▸ 課題
a) 在外日本人に関する文章の中で、移住先として挙げられている国名を、登場する順にすべて列挙してください。
b) 在外日本人に関する文章を、最後の文の後から書き継いでください。

▸ 本文
◆ ◆ ◆
在外日本人というと、その性質を一括りにまとめがちな所がありますが、
単身で自ら海外移住を決める人達というのは、日本では得られなかった「何か」
を求めてその国に行くと思うので、その性質も住む国によって色々傾向が変わって
くると思います。

実力と学力に自信があってそれを試したいポジティブな人はやっぱりアメリカに
行くでしょうし、真面目に平凡に、でものんびり暮らしたい人はニュージーランドや
カナダを選びそうですし、土着の文化と温もりに活力を感じる人は、タイやベトナム、
インドネシアなど東南アジア方面に行くのではないでしょうか。

で、イタリアを選ぶ日本人の傾向としては、やはりどこかゴーイングマイウェー型の
日本人が多いような気がします。
◆ ◆ ◆
▸ データ項目
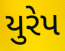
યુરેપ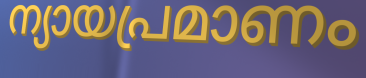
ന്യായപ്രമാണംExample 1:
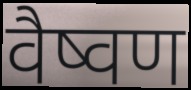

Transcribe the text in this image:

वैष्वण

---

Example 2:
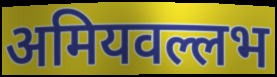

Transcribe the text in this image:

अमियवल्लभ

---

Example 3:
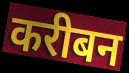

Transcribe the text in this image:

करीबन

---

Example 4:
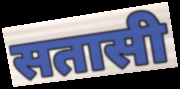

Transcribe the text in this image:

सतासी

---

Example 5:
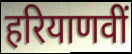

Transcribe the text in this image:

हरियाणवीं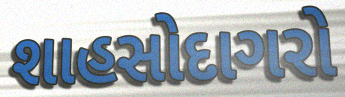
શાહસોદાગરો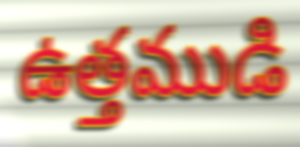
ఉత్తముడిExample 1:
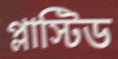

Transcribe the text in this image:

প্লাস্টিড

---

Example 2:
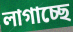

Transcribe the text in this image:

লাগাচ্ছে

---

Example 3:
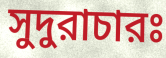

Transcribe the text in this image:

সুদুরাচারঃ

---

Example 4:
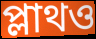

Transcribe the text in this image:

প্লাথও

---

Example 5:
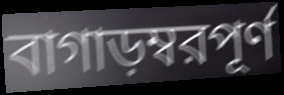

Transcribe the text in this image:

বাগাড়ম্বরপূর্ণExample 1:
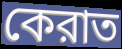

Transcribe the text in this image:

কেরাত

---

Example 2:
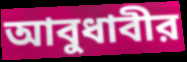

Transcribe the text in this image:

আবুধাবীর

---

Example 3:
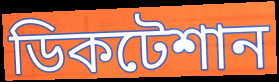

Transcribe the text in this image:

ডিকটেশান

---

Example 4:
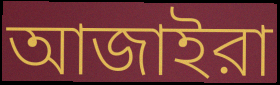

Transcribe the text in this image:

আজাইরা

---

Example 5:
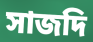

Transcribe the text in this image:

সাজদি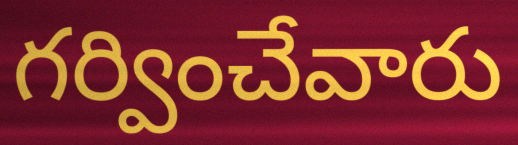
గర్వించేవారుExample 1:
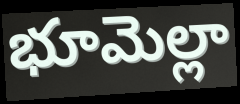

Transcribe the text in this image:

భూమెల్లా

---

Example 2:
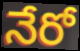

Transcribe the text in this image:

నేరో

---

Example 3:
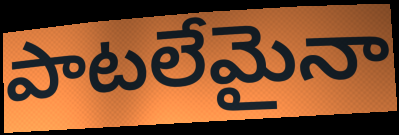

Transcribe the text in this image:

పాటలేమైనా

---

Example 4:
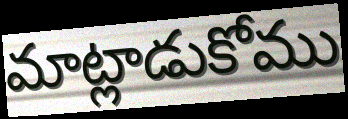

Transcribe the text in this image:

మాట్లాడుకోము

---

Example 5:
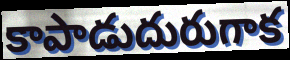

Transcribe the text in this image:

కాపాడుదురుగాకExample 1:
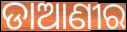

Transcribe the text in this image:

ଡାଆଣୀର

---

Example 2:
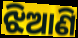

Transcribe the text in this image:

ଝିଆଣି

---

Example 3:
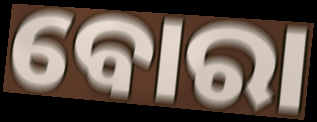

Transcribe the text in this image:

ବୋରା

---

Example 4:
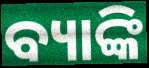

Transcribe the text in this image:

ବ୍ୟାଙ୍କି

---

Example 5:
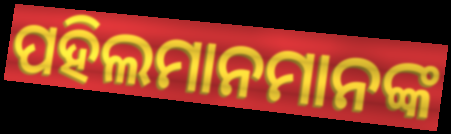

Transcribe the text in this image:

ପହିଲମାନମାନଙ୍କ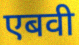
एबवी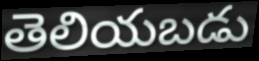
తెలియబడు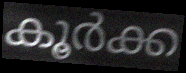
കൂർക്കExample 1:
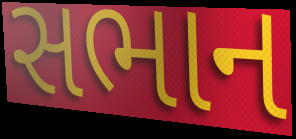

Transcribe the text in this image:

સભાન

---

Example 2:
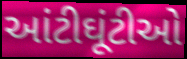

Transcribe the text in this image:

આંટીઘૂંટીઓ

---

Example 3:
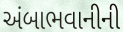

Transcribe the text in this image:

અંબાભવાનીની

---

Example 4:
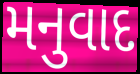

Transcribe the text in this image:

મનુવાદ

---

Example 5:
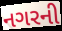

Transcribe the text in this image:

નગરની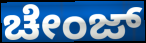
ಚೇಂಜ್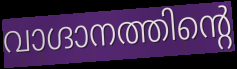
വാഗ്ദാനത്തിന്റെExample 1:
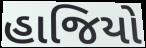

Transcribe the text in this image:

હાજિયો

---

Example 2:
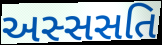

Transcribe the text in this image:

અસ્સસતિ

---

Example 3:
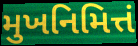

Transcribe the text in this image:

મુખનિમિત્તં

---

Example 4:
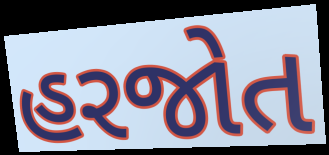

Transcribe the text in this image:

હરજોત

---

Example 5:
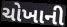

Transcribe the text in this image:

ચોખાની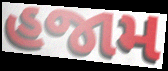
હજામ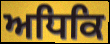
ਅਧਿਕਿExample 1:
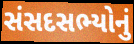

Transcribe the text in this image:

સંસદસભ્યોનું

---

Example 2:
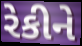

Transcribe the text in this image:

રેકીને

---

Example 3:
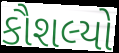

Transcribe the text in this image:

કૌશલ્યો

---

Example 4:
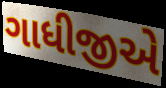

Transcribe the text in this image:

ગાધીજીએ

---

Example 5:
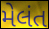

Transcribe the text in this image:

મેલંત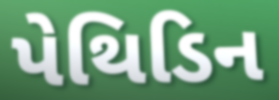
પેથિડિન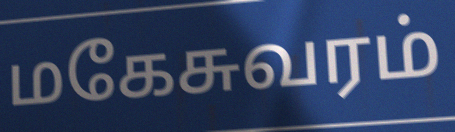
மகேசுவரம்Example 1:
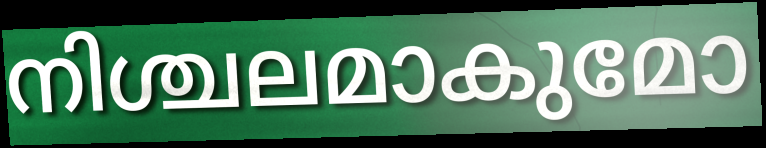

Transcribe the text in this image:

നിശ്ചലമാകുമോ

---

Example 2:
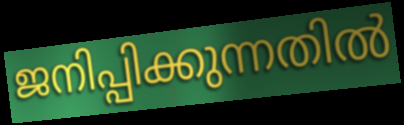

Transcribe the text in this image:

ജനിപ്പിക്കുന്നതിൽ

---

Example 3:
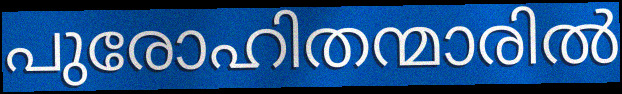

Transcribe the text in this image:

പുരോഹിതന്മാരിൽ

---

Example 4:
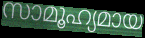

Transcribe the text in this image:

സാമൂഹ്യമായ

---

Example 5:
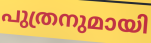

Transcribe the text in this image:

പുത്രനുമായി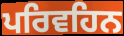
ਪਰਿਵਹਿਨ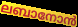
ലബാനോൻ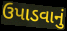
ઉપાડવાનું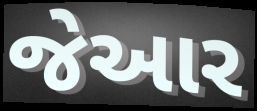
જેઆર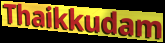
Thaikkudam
◆ ◆ ◆
▸ 解答
a) アメリカ、ニュージーランド、カナダ、タイ、ベトナム、インドネシア、イタリア

b)
数少ないですけど私がこっちで知り合った日本人で、旦那さんの海外派遣で
イタリア在住を強いられた方や結婚相手がたまたまイタリア人だった方を除いて、
イタリア大好きでイタリアに来た人というのは、慨してゴーイングマイウェー型が
多かった気がします。アーティスティック、エキセントリックな人達の他に、
ローマは野良猫を保護する施設が多いので、そこでボランティアをしたいから
家族を置いてちょっと住みに来たという超猫好きゴーイングマイウェーの中年女性
もいました。
猫と言えば、こっちで知り合った日本人の十中八九が猫好きでしたが、猫みたいな
性格の人に、イタリアは居心地良いのかなとも思います。
猫というのは堅苦しさや枠に嵌められるのが嫌いで、一方、誰にも要求されて
ないのに変な枠に嵌ったりするゴーイングマイウェーなんですが、
CIMG6992


←こんな風に。









例にもれず私もゴーイングマイウェーな性格なうえ、注意力散漫でだらしなく、
小学校の通信簿には「人の話を聴いていない」と書かれ続け、中学では
3年間連続「責任感が無い」と書かれたほど、社会に適応できないタイプの
人間でした。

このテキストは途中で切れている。